Task —
Write out the data word for word, starting at the line that contains "Grundrezept Muffin" and ending at the line that contains "四国八十八ヶ所霊場16番", with both of those lines included.

★ ★ ★ ★ ★ ★ ★

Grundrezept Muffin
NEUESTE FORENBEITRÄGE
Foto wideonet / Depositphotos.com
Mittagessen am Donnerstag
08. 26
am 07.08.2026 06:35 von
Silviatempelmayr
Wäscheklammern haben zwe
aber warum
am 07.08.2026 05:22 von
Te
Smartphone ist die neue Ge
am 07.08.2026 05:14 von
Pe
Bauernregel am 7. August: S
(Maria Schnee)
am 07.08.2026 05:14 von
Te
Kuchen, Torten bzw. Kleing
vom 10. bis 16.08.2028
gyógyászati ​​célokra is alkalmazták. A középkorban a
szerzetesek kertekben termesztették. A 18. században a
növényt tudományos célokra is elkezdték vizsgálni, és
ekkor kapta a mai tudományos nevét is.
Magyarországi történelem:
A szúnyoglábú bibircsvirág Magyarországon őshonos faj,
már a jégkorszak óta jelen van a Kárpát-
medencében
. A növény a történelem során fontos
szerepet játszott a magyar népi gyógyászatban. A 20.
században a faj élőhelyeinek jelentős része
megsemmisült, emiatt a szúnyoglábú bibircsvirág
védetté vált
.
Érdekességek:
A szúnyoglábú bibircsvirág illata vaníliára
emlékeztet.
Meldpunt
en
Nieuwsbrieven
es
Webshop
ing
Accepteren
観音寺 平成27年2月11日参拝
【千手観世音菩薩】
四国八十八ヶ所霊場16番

★ ★ ★ ★ ★ ★ ★

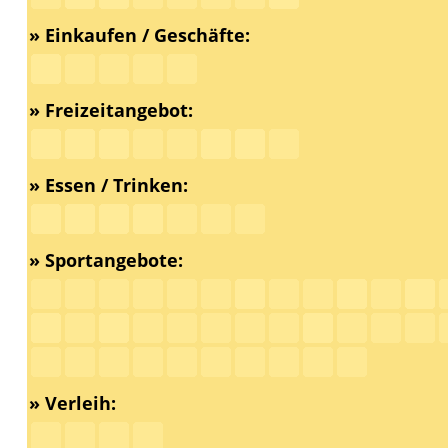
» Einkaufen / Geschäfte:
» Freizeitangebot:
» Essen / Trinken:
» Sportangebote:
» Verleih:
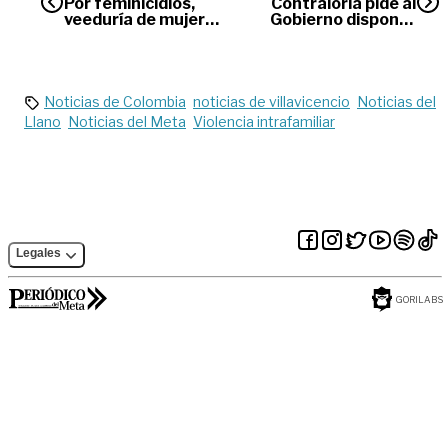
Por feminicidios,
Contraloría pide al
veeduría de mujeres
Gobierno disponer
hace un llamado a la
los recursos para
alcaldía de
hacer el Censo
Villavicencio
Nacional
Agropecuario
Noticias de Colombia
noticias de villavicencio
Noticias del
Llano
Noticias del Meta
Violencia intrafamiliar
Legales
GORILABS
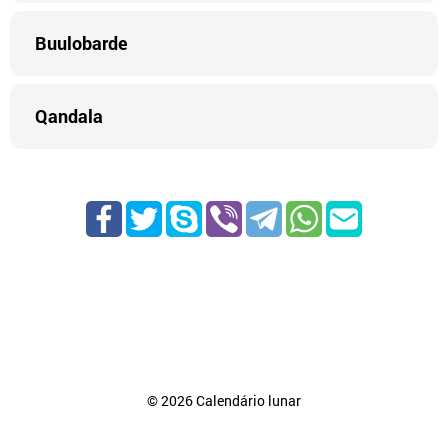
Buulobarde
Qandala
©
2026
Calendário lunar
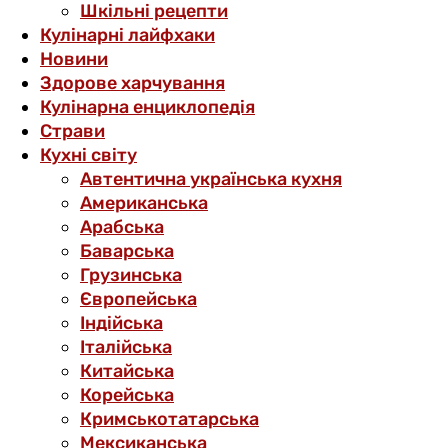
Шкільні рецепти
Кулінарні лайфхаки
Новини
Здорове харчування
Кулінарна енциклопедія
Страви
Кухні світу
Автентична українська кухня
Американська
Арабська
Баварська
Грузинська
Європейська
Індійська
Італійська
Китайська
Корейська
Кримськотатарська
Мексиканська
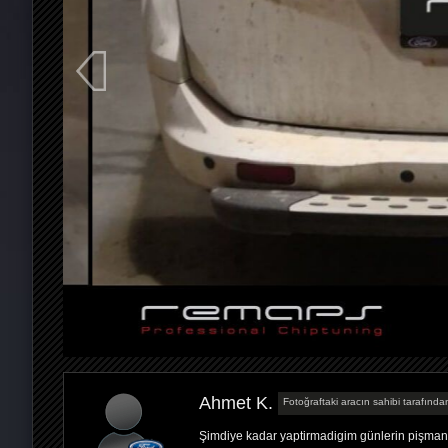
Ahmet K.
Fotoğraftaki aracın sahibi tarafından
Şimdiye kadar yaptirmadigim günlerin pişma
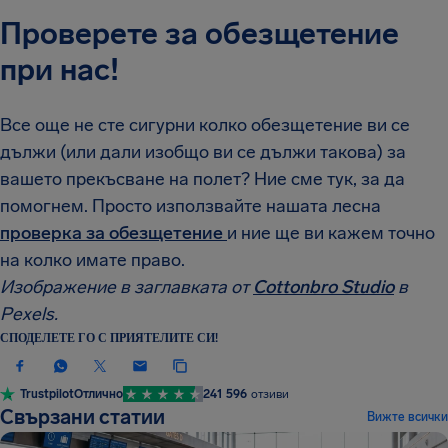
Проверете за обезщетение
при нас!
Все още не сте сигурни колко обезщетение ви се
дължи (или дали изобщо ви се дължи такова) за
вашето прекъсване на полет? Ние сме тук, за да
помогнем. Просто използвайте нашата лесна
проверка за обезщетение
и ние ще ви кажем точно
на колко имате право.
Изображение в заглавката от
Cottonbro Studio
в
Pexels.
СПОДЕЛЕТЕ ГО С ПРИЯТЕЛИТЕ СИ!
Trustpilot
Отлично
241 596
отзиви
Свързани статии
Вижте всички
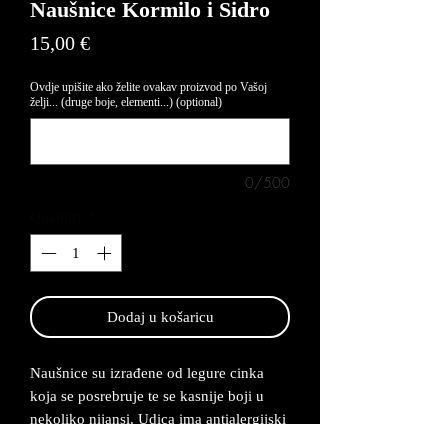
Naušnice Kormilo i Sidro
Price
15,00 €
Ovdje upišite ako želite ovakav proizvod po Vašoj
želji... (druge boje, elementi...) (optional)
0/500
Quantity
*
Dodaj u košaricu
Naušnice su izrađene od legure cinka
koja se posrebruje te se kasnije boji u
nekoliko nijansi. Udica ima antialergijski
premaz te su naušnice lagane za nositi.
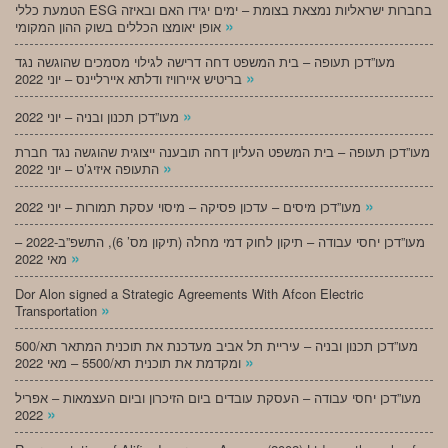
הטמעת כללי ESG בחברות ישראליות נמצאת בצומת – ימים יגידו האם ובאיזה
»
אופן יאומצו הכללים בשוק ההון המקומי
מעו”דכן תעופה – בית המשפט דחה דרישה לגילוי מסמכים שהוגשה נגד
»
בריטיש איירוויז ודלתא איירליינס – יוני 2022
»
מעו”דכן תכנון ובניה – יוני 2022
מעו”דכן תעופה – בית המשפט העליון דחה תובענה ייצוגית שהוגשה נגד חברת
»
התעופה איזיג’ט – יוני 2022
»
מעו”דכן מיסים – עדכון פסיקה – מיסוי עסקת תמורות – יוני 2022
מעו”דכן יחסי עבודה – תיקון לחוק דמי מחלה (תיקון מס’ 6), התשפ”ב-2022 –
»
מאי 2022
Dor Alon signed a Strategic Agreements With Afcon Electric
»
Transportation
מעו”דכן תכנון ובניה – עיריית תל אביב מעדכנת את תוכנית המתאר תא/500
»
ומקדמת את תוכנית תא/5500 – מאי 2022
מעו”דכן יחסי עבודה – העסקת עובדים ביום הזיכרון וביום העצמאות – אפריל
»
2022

★ ★ ★ ★ ★ ★ ★

Answer space —
Grundrezept Muffin
NEUESTE FORENBEITRÄGE
Foto wideonet / Depositphotos.com
Mittagessen am Donnerstag
08. 26
am 07.08.2026 06:35 von
Silviatempelmayr
Wäscheklammern haben zwe
aber warum
am 07.08.2026 05:22 von
Te
Smartphone ist die neue Ge
am 07.08.2026 05:14 von
Pe
Bauernregel am 7. August: S
(Maria Schnee)
am 07.08.2026 05:14 von
Te
Kuchen, Torten bzw. Kleing
vom 10. bis 16.08.2028
gyógyászati ​​célokra is alkalmazták. A középkorban a
szerzetesek kertekben termesztették. A 18. században a
növényt tudományos célokra is elkezdték vizsgálni, és
ekkor kapta a mai tudományos nevét is.
Magyarországi történelem:
A szúnyoglábú bibircsvirág Magyarországon őshonos faj,
már a jégkorszak óta jelen van a Kárpát-
medencében
. A növény a történelem során fontos
szerepet játszott a magyar népi gyógyászatban. A 20.
században a faj élőhelyeinek jelentős része
megsemmisült, emiatt a szúnyoglábú bibircsvirág
védetté vált
.
Érdekességek:
A szúnyoglábú bibircsvirág illata vaníliára
emlékeztet.
Meldpunt
en
Nieuwsbrieven
es
Webshop
ing
Accepteren
観音寺 平成27年2月11日参拝
【千手観世音菩薩】
四国八十八ヶ所霊場16番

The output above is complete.